The problem: Recast the extracted text of the records as a JSON list of strings, one string per line, skipping blank lines. Exclude the pictures from the output.

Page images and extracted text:
• • • • • • •
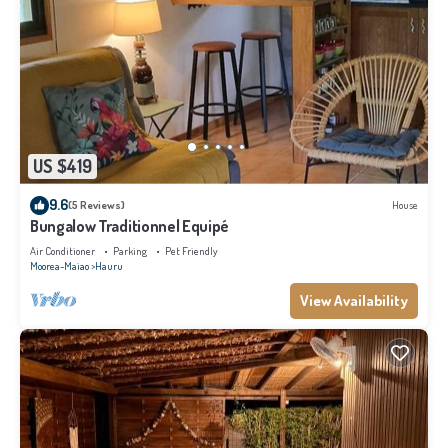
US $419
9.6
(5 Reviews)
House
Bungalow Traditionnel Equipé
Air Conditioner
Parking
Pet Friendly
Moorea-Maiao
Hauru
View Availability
• • • • • • •
Completed task:
[
  "US $419",
  "9.6",
  "(5 Reviews)",
  "House",
  "Bungalow Traditionnel Equipé",
  "Air Conditioner",
  "Parking",
  "Pet Friendly",
  "Moorea-Maiao",
  "Hauru",
  "View Availability"
]